# Keeping cows or donkeys with sheep



## Southdown (Aug 16, 2014)

Does anyone keep cows or donkeys with their sheep?  (I'm sure donkeys are common, however.)  If so, how are they together?  Can they share the same pasture or pen?  Do they get along?  Could a cow hurt the sheep?


----------



## Bossroo (Aug 16, 2014)

No I didn't.    It is much more likely for  a donkey,  or even a mini donkey, to chase, bite, maul, kick, or KILL a sheep or any other animal than a cow ever would.  I have heard of it as well as seen  a neighbor's donkey maul and  kill a  4 month old lamb.


----------



## Southdown (Aug 16, 2014)

Wow, thanks for sharing.


----------



## Southdown (Aug 16, 2014)

Anyone have cows with sheep?


----------



## purplequeenvt (Aug 20, 2014)

I keep cows in with our sheep all the time. The mini horses stay with them on occasion and are fine with them. 

Donkeys can live with sheep too, but you have to get the right donkey. Some are excellent and some are awful.


----------



## Southdown (Aug 21, 2014)

Is it ok to have them on the same pasture and in the same pen in the barn at night?  I suppose it could depend on the individual cow.  I'm considering a cow that has horns and my sheep are polled.


----------



## mysunwolf (Aug 21, 2014)

I would NOT pen them together ever, at all.
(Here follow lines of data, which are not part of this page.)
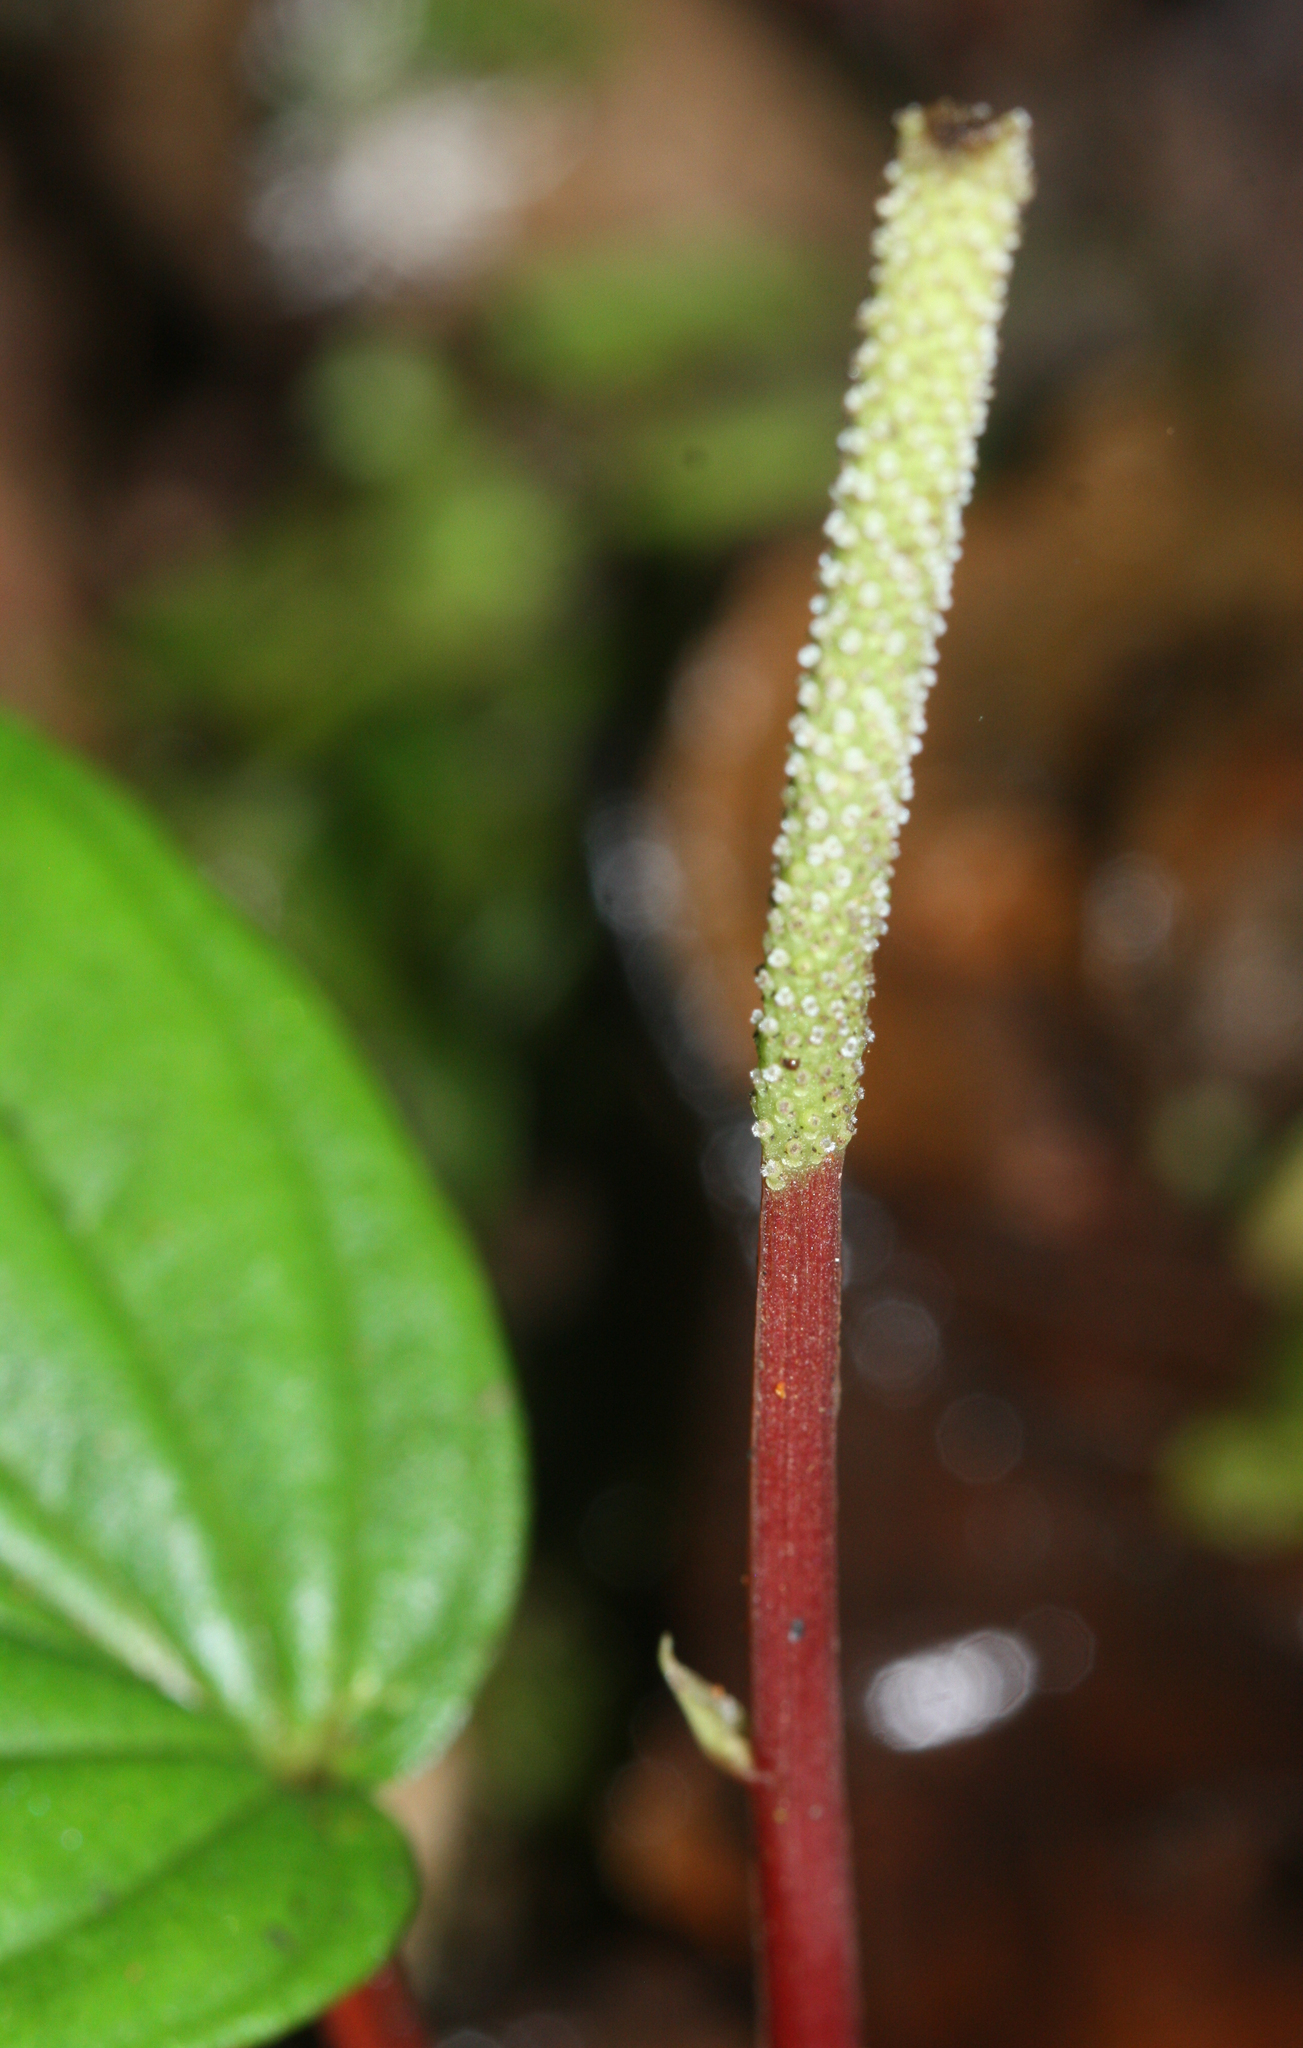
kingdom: Plantae
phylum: Tracheophyta
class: Magnoliopsida
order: Piperales
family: Piperaceae
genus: Peperomia
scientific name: Peperomia ecuadorensis
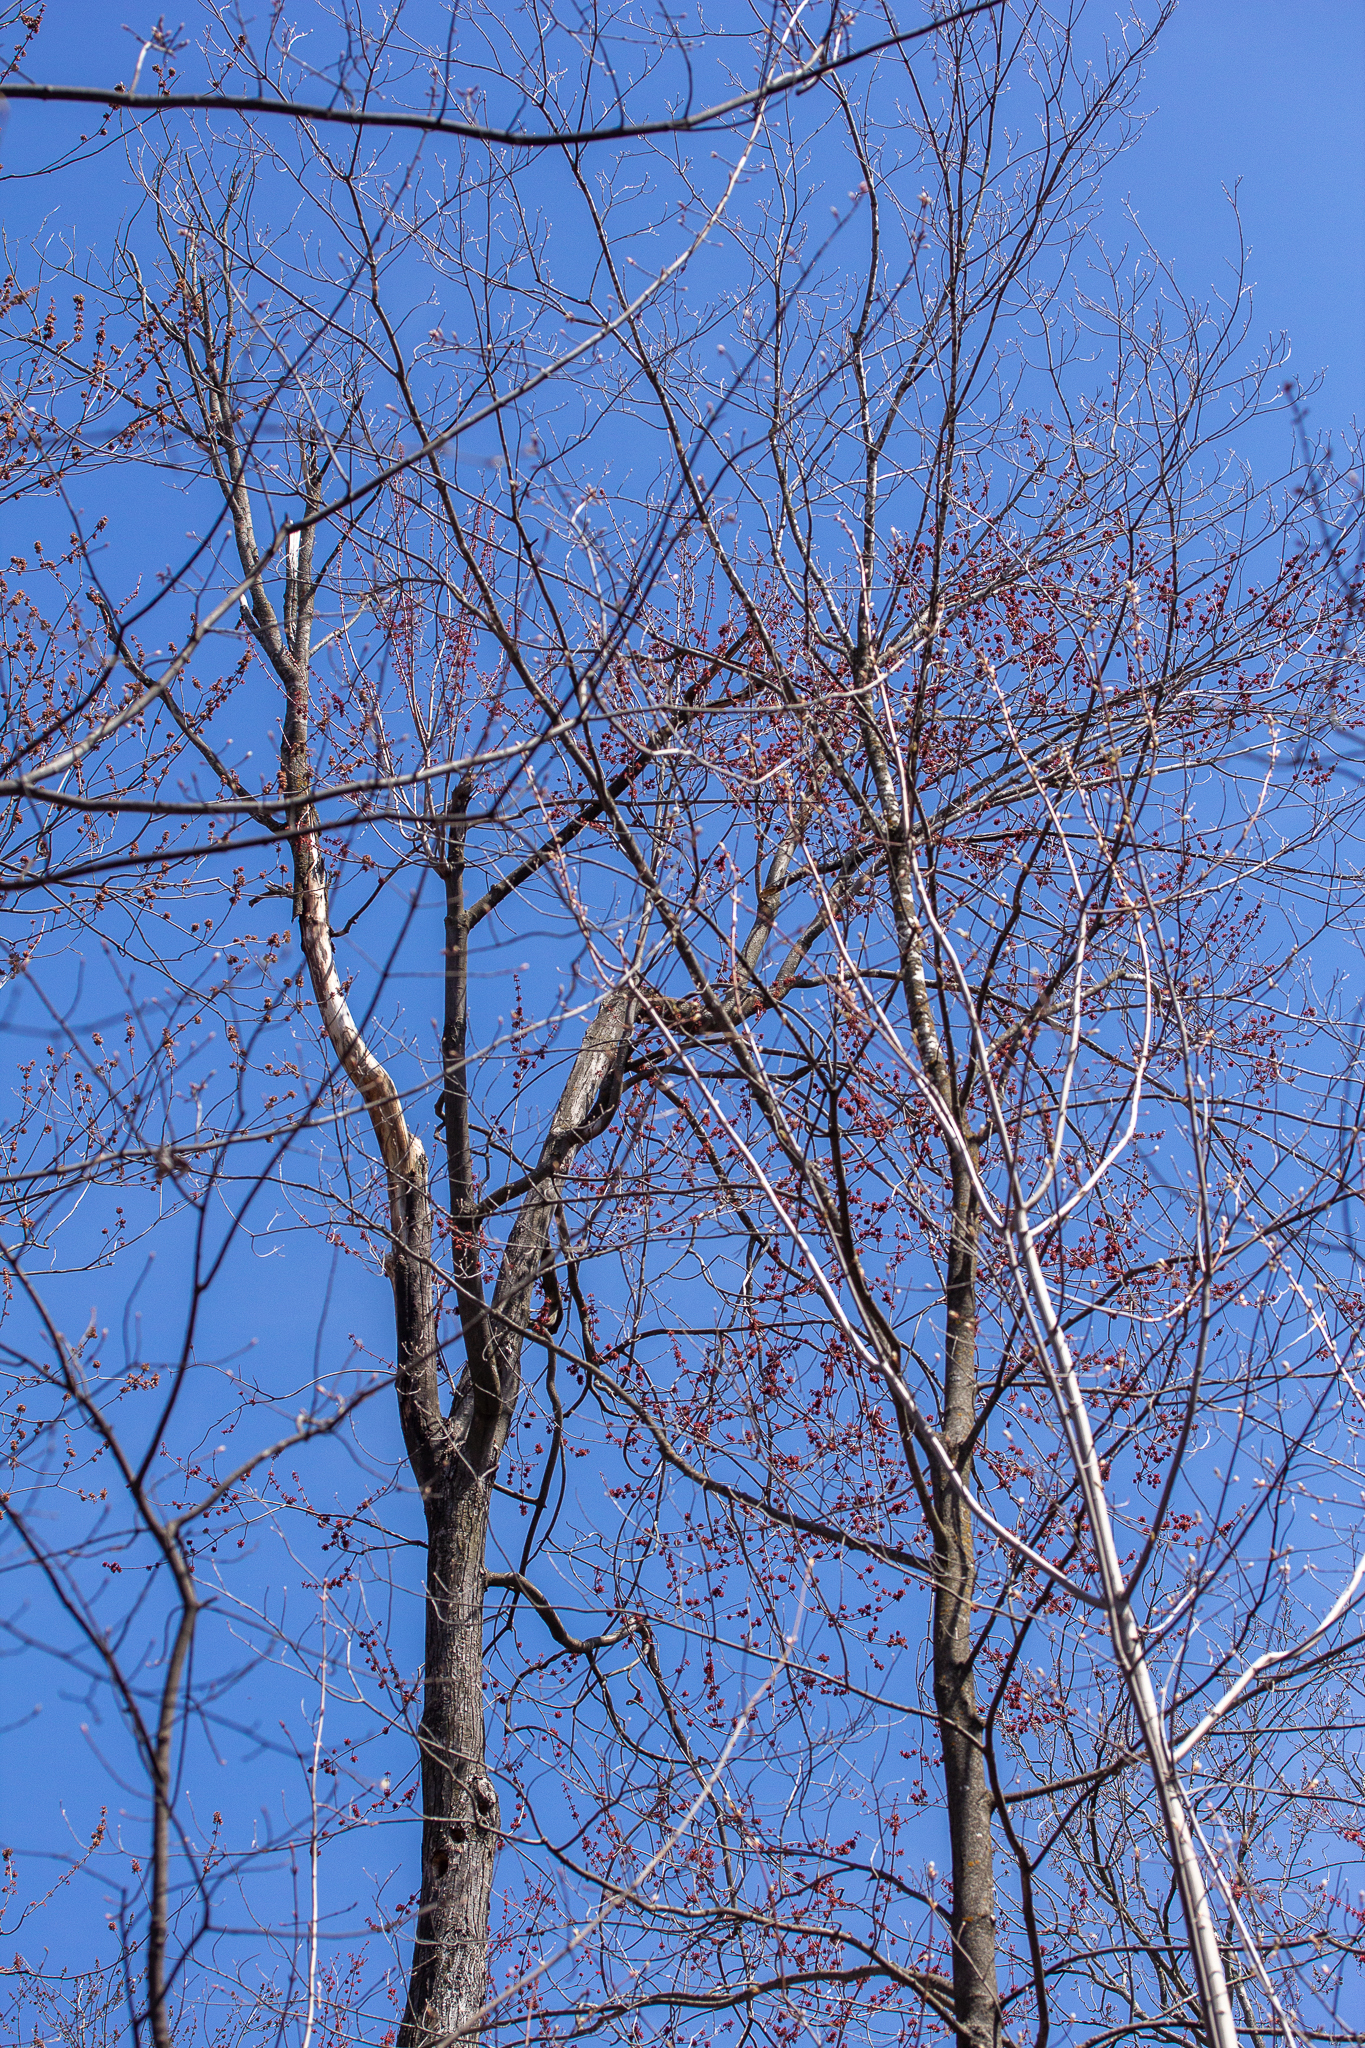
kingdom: Plantae
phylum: Tracheophyta
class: Magnoliopsida
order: Sapindales
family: Sapindaceae
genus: Acer
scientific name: Acer rubrum
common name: Red maple
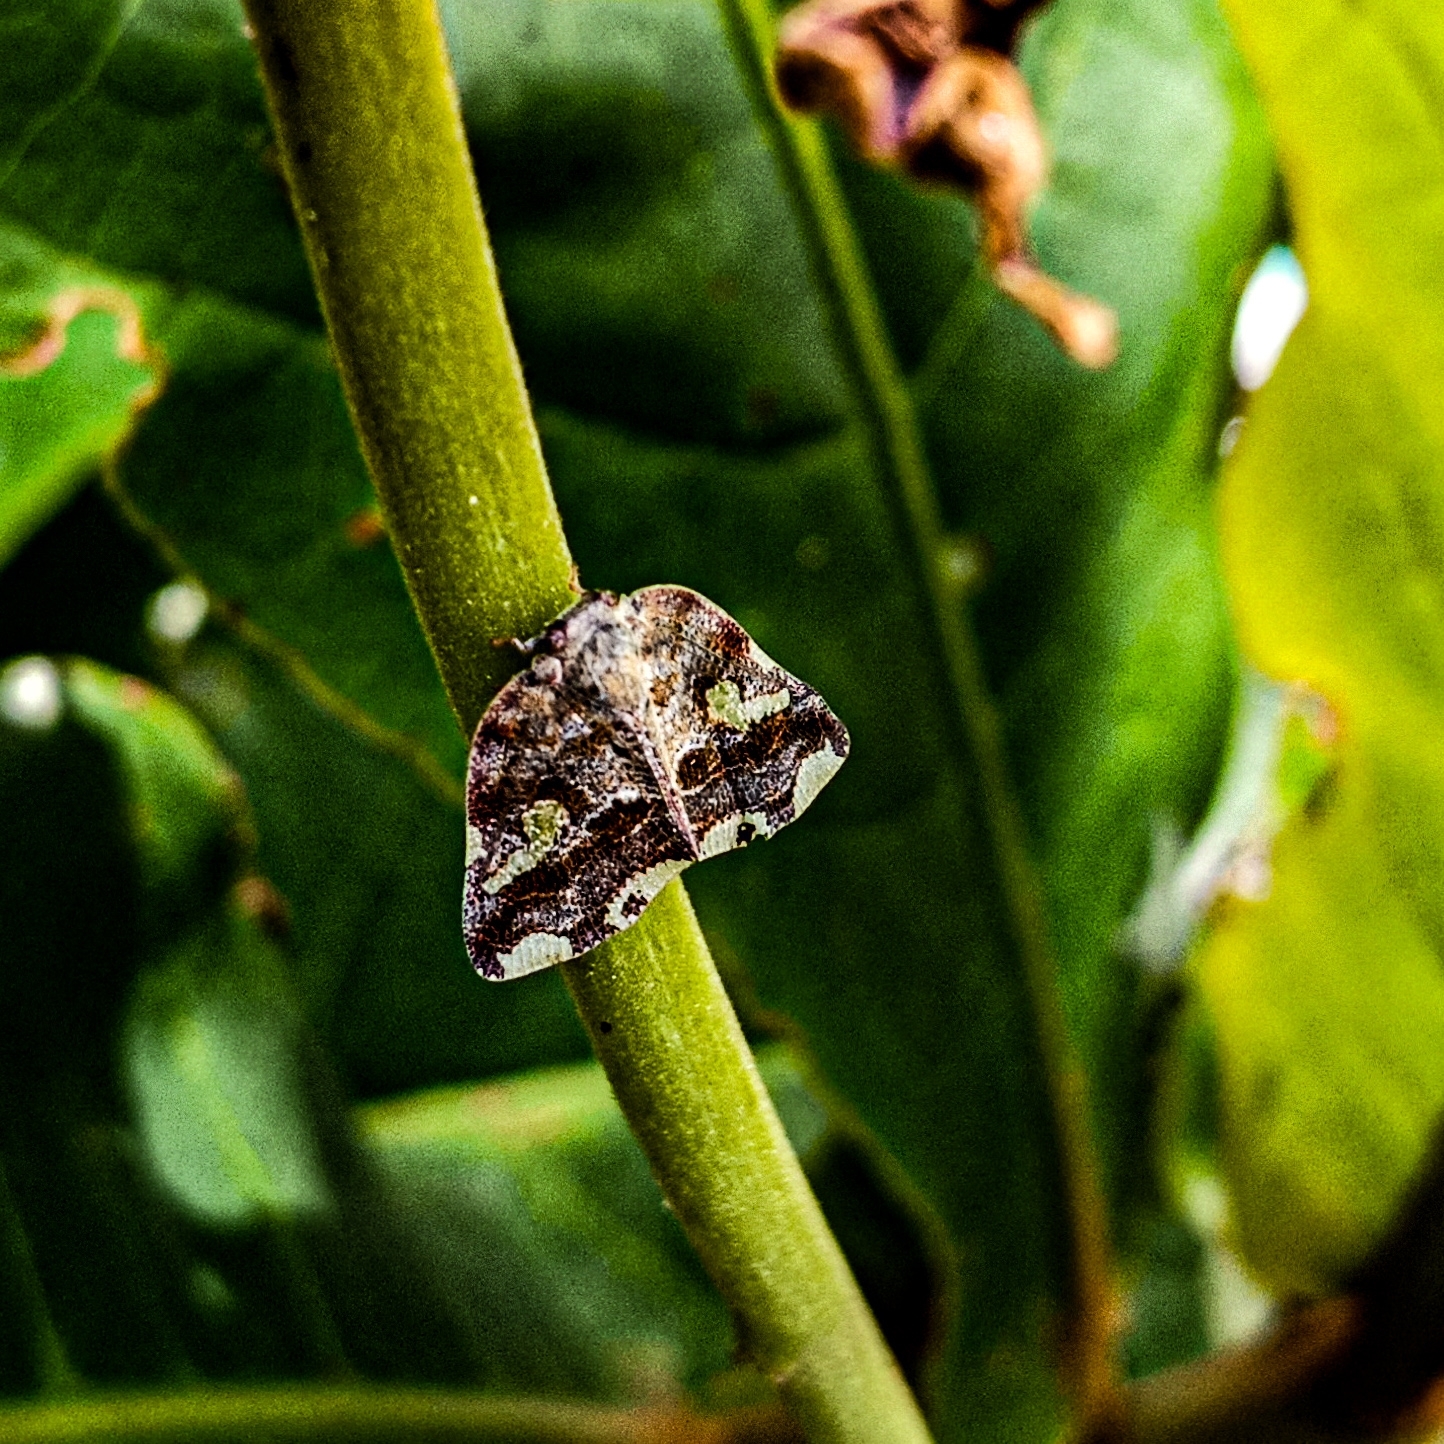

In fact, we had trouble with them all on the same 1 acre pasture (2 ewes and 2 almost-adult-sized heifers). I would also tell you to get a polled cow--ours that had horns would literally charge the ewes from across the pasture with their horns at sheep level and the sheep would scatter just in time. Once, the more aggressive of the two heifers cornered a 2 month old lamb against the fence and nearly mushed it just through what she thought was "reminder" headbutting, as a cow would remind an unruly calf to leave her alone. These were high-strung Holsteins, however, and are now beef. A calmer breed may work for your situation. Just give them plenty of room and please do not pen them together at night--one stray kick and a lamb is injured or dead. Maybe build a nighttime cow stall at one end of the barn instead?


----------



## Southdown (Aug 22, 2014)

I could build a separate pen for cows in the barn.  I was considering a miniature Scottish Highland.


----------



## Sumi (Aug 22, 2014)

Letting them graze together can work, our neighbour does that with his two calves and a small herd of sheep. But I agree penning them together could cause some problems.


----------



## mysunwolf (Aug 22, 2014)

I've heard really good things about Highland temperaments, so hopefully those would be present in the miniature variety as well! I've seen a lot of people around here grazing sheep or goats and cattle together with no trouble, so I'm sure it can be done safely, just did not work out for us at all.


----------



## goatgurl (Aug 22, 2014)

i keep my horses, goats and sheep all together out in the big pasture but don't let the horses come into the smaller night time pen that the sheep and goats sleep in.  i tried it but the horses would try to kick and bite the others if there was food or hay involved.  had a bottle calf a couple of years ago who was small enough to go in and out but as he got bigger he got to doing the same thing so out he went too.  i just put a couple of bars on the gate so the sheep and goats could go under but the bigger horses and cow couldn't.


----------